— Data excerpt —
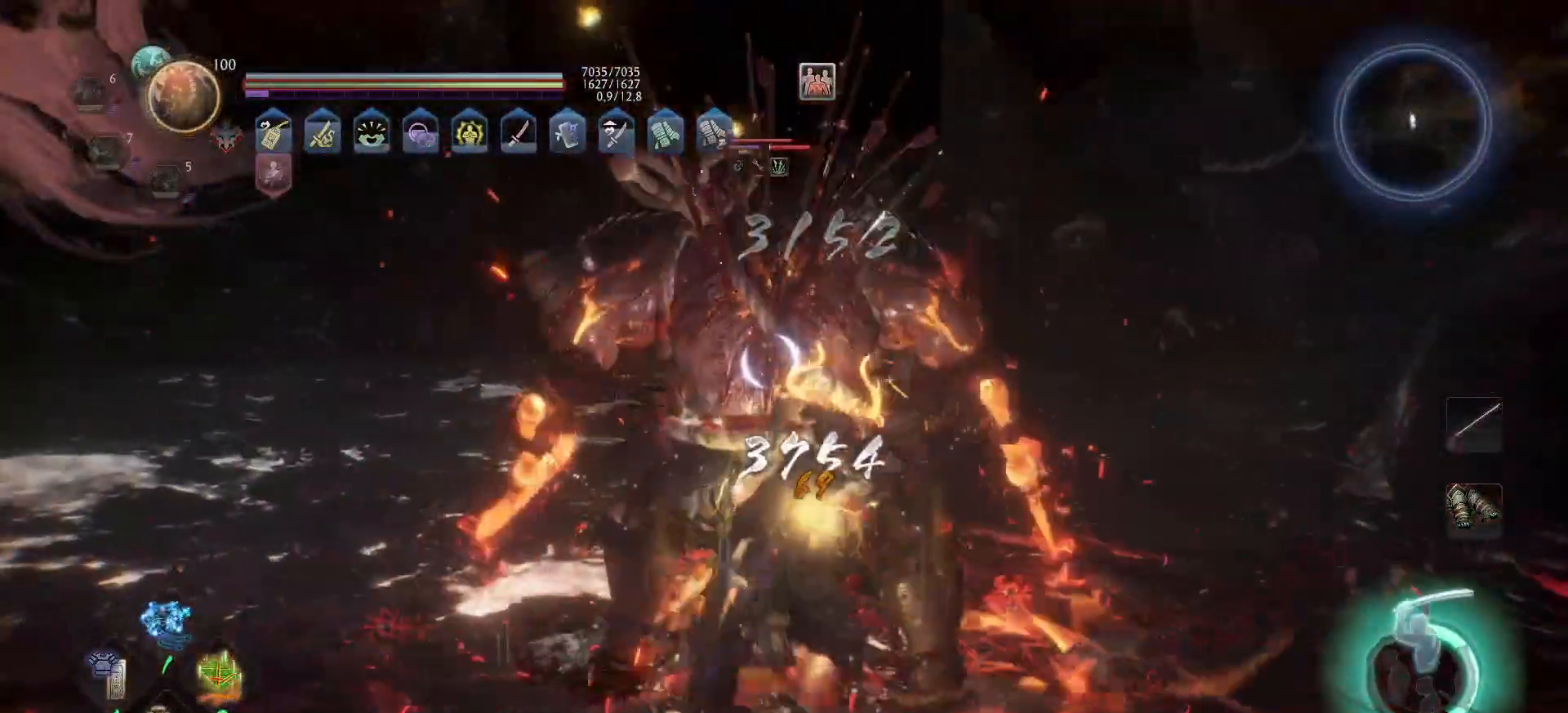
{"buttons": ["Y"], "left_stick": "up", "right_stick": "center", "events": []}
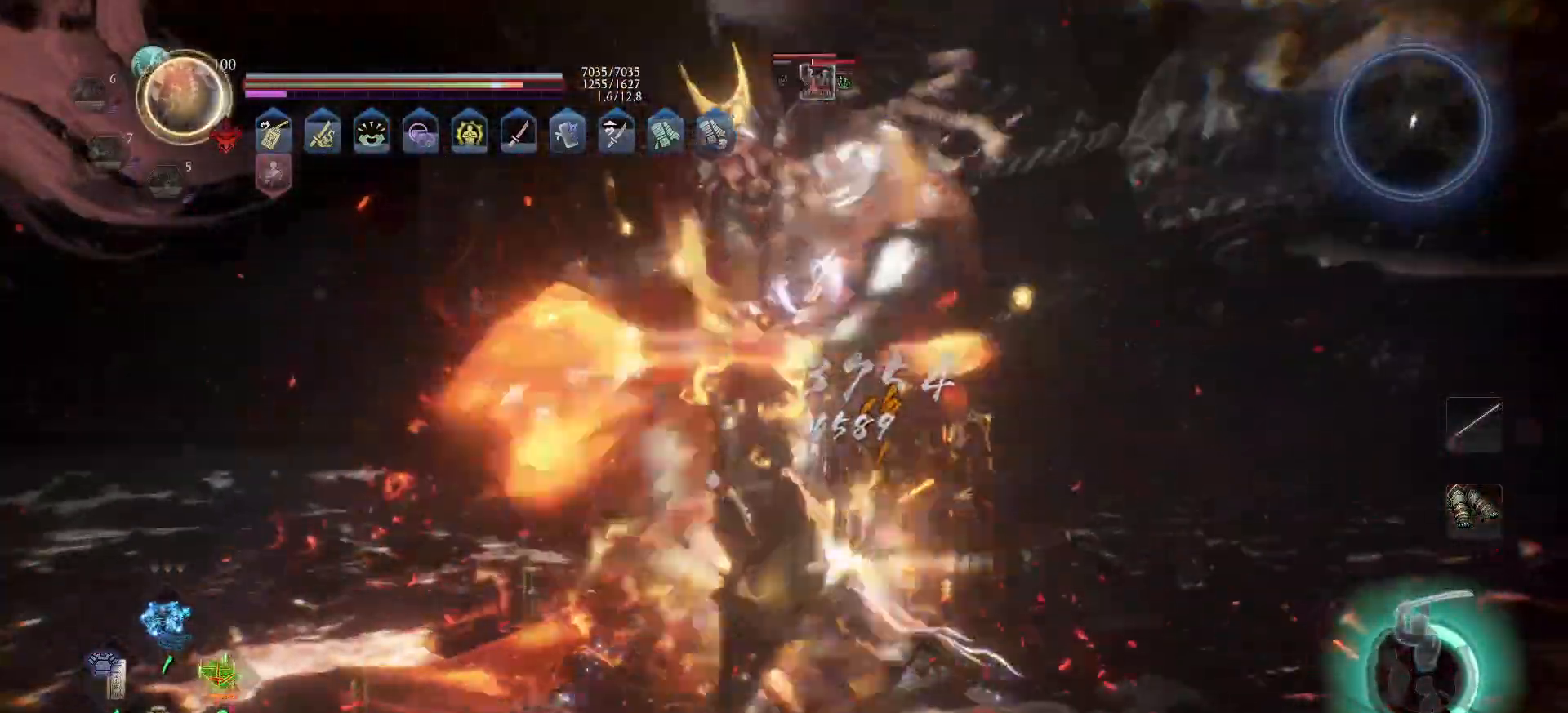
{"buttons": ["Y"], "left_stick": "up", "right_stick": "center", "events": []}
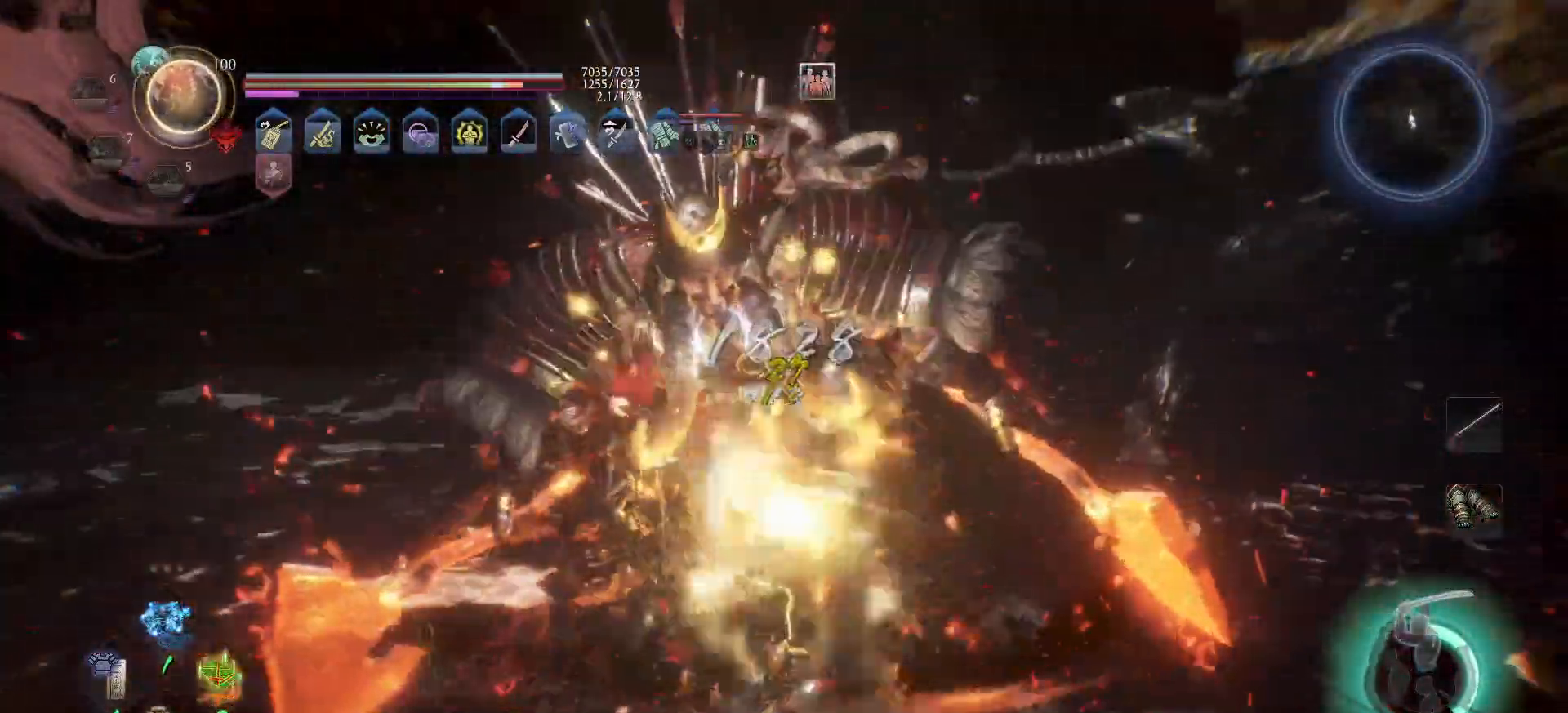
{"buttons": ["Y"], "left_stick": "up-right", "right_stick": "center", "events": [[33, "left_stick", "up-right"]]}
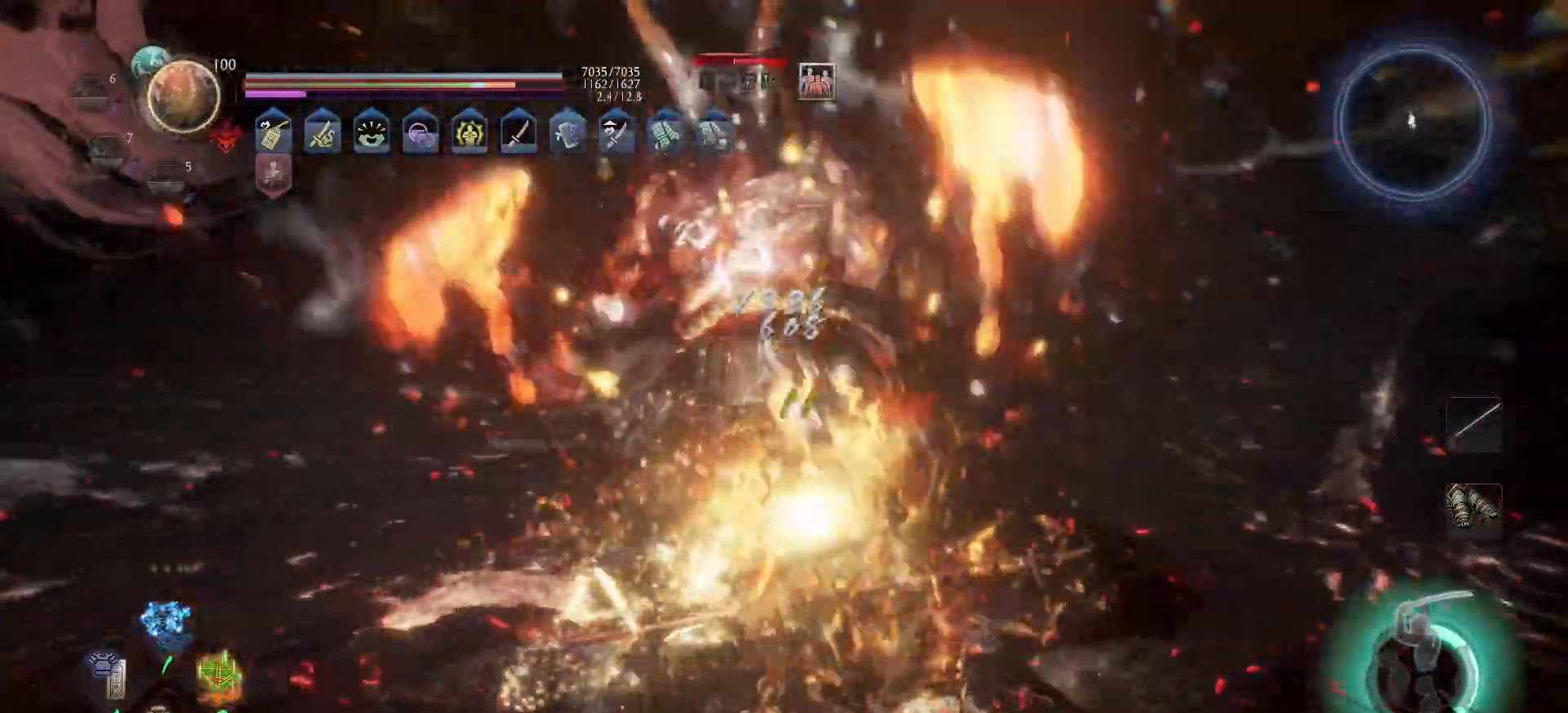
{"buttons": ["Y"], "left_stick": "up-right", "right_stick": "center", "events": [[183, "left_stick", "up"], [400, "left_stick", "up-right"]]}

— Your goal —
Retype the listing exactly. Leave the pictures out.

— Exercise output —
{"buttons": ["Y"], "left_stick": "up", "right_stick": "center", "events": []}
{"buttons": ["Y"], "left_stick": "up", "right_stick": "center", "events": []}
{"buttons": ["Y"], "left_stick": "up-right", "right_stick": "center", "events": [[33, "left_stick", "up-right"]]}
{"buttons": ["Y"], "left_stick": "up-right", "right_stick": "center", "events": [[183, "left_stick", "up"], [400, "left_stick", "up-right"]]}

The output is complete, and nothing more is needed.